Task: Count the lines in the rows below that contain the string "tuning", matching case exactly, and reply with the number alone.

Working data:

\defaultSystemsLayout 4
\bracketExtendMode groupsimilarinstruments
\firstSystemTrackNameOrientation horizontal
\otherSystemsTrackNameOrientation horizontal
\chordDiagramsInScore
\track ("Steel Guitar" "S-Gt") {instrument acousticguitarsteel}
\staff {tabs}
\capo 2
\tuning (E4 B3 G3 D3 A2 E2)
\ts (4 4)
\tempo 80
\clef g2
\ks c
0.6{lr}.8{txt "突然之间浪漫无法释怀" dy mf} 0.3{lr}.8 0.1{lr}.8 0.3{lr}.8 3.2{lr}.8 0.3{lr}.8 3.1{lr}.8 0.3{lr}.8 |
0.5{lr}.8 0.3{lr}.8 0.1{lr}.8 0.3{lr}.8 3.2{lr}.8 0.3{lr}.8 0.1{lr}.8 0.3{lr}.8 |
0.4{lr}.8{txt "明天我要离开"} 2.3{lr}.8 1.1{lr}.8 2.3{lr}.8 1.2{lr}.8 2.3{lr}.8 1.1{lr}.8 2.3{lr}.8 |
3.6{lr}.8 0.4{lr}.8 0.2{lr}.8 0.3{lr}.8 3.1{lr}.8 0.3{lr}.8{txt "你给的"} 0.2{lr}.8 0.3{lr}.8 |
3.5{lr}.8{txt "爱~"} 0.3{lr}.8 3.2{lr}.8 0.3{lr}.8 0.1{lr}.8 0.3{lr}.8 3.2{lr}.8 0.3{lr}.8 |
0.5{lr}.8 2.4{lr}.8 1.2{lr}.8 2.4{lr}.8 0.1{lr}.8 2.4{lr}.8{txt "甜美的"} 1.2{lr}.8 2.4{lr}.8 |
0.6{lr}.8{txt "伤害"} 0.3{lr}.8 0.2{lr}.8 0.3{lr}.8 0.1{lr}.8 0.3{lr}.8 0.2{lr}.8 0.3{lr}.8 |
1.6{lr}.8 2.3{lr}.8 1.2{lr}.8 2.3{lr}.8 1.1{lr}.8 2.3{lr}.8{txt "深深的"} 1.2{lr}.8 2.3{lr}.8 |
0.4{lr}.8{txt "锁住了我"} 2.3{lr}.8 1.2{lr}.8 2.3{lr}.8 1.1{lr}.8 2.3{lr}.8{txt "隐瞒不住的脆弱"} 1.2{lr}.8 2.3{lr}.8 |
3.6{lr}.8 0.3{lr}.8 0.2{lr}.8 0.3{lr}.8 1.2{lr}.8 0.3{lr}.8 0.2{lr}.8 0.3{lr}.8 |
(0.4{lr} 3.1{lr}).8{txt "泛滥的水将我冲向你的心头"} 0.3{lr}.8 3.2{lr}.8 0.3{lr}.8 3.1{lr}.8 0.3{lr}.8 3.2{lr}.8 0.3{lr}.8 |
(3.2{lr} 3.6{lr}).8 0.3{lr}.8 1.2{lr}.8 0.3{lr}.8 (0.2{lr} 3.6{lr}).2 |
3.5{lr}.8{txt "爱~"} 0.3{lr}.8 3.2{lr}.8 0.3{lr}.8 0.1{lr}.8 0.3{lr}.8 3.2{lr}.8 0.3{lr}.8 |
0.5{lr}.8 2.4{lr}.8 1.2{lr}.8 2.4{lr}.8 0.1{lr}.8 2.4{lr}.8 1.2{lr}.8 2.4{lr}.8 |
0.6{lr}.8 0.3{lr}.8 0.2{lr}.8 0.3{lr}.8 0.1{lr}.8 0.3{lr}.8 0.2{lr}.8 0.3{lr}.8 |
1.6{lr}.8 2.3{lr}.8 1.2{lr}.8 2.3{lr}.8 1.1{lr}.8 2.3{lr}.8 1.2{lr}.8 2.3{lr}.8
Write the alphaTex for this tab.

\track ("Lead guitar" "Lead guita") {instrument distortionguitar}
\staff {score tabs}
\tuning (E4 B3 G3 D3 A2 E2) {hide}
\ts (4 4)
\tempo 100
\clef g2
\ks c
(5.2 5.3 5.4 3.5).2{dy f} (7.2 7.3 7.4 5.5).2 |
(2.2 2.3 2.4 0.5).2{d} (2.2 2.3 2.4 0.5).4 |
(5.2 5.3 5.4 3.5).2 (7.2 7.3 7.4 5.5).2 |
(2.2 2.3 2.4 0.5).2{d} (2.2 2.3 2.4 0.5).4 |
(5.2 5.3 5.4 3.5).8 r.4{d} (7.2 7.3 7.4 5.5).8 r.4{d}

Worked answer: 2